(Beginning of PROVIDED TEXT)

# Gender Icon?



## Arrid (Jul 20, 2007)

In another thread there was something about a little icon to show the gender of the poster.
Seems like a good idea.
Any input?? 

​


----------



## Gygax1974 (Jul 20, 2007)

Dude when you say "any input" what are you really talking about? You can't use the word gender and "any input" in the same thread, us stupid americans might get the wrong idea. Sounds like an OK idea I've refferred to a couple of girls as dude and he...I'm so sorry about that. Is your avatar a male or female? Is it into "any input"?


----------



## Arrid (Jul 20, 2007)

Ohh him, he's into a lot of input 

And i didn't realize I'd put that. Ah well, no point changing it now.


----------



## kindprincess (Jul 20, 2007)

hmm, idk, i like being mr. ganja


----------



## Gygax1974 (Jul 20, 2007)

Sorry I couldn't resist... I like that idea


----------



## Arrid (Jul 20, 2007)

It is a nifty title.
You could have that, with the little icon next to the 'online/offline' Box.


----------



## Gygax1974 (Jul 20, 2007)

kindprincess said:


> hmm, idk, i like being mr. ganja


I kinda like the sound of Ms. or Miss Ganja better, it has a nice ring to it. now Mrs. Ganja wouldn't work cause it just means you are married to Mr. Ganja.


----------



## NO GROW (Jul 20, 2007)

I wish mine said miss ganja....


----------



## Arrid (Jul 22, 2007)

Well get Rollitup to change it for ya.

I'm sure he would.


----------



## LosAngelesGraff (Jul 22, 2007)

put it under the stoner,mr ganja title. also i dont think they will do it , but its sounds kinda hard to program in a title to react to two genders. 

and frankly i dont think roll it up is Up for it. i still love roll it up tho;.


----------



## Arrid (Jul 22, 2007)

Well theres gotta be some creative computer geeks around here somewhere !!


----------



## NO GROW (Jul 22, 2007)

If so, I don't really want mine to say miss. I am fine with mr.


----------



## LosAngelesGraff (Jul 23, 2007)

idea, 

well why dont they just change the titles in genral to be catering to both genders. 

then make gender icons for men and women, then a multi colored 8 for the herm's


----------

(End of PROVIDED TEXT)
(Beginning of GIVEN ENTRIES)

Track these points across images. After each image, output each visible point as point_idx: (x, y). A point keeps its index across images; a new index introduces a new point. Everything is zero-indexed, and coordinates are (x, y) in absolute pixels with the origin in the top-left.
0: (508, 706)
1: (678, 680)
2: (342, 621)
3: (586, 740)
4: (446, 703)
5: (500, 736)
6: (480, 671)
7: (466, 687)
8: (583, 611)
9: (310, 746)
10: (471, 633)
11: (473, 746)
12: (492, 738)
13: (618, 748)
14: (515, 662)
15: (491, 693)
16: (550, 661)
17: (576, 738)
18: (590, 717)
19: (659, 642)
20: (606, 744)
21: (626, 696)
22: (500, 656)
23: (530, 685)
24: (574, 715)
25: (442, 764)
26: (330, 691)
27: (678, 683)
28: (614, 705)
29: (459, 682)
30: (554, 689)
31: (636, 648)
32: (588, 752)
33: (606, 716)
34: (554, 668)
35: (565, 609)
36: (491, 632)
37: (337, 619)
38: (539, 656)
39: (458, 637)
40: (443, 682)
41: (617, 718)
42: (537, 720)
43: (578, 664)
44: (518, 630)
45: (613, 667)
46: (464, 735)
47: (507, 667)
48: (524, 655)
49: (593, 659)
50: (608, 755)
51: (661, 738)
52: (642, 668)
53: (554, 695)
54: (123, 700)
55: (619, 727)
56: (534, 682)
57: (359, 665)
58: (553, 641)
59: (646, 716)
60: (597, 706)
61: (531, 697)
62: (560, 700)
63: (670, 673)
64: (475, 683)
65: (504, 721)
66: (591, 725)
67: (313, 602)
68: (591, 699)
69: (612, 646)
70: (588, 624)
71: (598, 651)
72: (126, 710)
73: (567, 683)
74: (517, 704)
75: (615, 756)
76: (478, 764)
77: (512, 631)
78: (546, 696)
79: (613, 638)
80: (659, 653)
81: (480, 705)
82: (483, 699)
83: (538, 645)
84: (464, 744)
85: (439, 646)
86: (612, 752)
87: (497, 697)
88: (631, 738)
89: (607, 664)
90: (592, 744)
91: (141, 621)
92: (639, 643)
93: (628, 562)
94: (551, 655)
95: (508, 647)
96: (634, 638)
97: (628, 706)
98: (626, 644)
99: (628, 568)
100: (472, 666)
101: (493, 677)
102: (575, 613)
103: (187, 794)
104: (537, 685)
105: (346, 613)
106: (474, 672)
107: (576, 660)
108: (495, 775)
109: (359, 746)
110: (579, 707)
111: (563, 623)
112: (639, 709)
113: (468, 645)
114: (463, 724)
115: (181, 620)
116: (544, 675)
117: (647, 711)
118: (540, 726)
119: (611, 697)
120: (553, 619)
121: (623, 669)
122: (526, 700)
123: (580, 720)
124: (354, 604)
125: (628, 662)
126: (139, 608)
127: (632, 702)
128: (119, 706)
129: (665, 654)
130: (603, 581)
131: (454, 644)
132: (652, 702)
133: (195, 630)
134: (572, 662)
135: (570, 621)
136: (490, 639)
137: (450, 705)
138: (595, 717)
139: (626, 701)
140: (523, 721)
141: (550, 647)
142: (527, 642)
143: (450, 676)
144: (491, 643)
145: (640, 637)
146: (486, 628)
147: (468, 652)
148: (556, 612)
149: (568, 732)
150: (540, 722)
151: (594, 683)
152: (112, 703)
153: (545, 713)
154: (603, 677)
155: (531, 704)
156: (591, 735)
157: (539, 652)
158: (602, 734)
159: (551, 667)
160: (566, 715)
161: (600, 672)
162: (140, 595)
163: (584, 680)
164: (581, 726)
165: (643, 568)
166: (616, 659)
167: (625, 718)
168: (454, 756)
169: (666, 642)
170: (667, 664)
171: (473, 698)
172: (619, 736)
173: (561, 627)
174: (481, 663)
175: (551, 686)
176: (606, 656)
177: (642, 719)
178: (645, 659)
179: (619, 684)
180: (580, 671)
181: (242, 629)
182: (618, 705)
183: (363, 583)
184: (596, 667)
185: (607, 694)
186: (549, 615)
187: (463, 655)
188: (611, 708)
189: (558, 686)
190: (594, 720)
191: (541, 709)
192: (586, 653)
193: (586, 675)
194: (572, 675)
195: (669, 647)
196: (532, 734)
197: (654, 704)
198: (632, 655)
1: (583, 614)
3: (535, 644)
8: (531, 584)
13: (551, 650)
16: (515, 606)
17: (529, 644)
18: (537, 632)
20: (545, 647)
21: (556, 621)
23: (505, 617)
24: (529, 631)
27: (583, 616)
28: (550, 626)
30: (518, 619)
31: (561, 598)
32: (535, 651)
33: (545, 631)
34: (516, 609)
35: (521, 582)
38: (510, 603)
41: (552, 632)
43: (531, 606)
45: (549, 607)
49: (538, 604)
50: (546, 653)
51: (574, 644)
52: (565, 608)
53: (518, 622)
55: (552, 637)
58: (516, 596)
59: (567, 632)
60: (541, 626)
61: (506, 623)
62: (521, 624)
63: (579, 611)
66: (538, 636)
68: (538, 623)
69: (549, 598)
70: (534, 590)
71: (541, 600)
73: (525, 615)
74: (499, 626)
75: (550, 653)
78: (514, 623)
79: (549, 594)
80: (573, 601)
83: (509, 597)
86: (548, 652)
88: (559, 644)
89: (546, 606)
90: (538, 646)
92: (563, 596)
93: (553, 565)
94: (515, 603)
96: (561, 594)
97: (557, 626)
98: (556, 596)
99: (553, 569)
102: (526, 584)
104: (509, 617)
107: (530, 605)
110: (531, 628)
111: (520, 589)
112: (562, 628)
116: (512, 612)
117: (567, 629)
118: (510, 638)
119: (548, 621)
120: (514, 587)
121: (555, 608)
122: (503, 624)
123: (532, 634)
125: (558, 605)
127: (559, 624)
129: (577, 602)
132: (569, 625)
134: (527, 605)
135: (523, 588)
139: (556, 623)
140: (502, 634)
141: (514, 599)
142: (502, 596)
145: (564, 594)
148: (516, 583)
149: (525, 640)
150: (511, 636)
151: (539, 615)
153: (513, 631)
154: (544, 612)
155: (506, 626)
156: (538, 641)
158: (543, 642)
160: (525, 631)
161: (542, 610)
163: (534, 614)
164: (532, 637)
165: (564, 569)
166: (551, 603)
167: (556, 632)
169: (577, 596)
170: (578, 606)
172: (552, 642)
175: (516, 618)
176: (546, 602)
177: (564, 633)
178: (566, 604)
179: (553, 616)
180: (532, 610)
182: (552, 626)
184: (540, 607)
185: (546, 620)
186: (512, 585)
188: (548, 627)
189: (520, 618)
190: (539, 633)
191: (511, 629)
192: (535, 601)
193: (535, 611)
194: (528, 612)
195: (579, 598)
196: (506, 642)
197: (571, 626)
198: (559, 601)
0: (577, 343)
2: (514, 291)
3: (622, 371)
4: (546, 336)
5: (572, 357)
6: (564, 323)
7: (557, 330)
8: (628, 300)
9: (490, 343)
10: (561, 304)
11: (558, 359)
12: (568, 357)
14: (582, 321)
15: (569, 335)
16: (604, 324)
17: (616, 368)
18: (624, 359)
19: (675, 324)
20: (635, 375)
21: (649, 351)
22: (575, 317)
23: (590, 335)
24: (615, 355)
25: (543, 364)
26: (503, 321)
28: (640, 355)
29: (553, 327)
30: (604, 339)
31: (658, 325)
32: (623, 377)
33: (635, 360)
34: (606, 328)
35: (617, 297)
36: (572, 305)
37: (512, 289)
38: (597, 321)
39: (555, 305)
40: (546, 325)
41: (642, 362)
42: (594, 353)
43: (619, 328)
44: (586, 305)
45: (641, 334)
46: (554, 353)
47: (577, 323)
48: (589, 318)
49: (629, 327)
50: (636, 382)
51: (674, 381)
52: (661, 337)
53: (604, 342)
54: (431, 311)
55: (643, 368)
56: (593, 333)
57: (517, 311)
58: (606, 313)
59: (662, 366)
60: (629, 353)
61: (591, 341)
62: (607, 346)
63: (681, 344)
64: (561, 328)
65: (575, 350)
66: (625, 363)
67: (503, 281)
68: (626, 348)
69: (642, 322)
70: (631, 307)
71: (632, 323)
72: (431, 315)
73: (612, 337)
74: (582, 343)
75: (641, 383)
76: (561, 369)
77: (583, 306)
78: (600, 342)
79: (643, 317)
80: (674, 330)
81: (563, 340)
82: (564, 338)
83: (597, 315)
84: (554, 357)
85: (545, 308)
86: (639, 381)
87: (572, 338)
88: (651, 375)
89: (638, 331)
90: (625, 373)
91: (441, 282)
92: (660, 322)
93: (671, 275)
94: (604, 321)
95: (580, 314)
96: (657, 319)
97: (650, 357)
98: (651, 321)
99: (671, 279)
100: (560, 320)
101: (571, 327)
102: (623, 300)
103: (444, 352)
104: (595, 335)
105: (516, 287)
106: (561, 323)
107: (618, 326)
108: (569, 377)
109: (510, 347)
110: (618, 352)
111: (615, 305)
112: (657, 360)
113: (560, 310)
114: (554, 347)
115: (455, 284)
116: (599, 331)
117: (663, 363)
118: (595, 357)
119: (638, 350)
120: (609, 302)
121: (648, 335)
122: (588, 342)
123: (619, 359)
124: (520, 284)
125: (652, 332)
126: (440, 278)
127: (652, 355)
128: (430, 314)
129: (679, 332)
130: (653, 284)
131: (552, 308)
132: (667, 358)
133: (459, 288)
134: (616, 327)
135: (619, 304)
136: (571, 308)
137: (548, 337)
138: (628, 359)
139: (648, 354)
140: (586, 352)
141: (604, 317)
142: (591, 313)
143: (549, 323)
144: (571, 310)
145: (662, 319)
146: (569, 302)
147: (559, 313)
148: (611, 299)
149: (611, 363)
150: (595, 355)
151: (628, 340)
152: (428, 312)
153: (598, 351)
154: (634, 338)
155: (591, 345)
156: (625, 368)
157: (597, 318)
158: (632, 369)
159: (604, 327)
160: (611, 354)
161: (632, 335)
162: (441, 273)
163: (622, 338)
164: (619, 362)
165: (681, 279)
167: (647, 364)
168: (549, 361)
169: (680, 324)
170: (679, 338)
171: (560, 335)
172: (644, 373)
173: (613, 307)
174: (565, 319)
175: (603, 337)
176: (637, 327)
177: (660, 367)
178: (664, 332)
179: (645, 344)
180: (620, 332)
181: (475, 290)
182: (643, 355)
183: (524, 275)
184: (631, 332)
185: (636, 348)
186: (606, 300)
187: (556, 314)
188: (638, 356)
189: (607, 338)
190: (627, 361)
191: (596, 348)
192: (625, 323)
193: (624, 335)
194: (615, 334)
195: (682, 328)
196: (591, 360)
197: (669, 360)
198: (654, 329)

(End of GIVEN ENTRIES)

**WORK INSTRUCTIONS**
Reproduce the part of the forum thread about gender icons starting at "and frankly i" and ending at "here somewhere !!". The listing has nothing to do with the forum thread about gender icons.

**RESPONSE TO THIS EXERCISE**
and frankly i dont think roll it up is Up for it. i still love roll it up tho;.


----------



## Arrid (Jul 22, 2007)

Well theres gotta be some creative computer geeks around here somewhere !!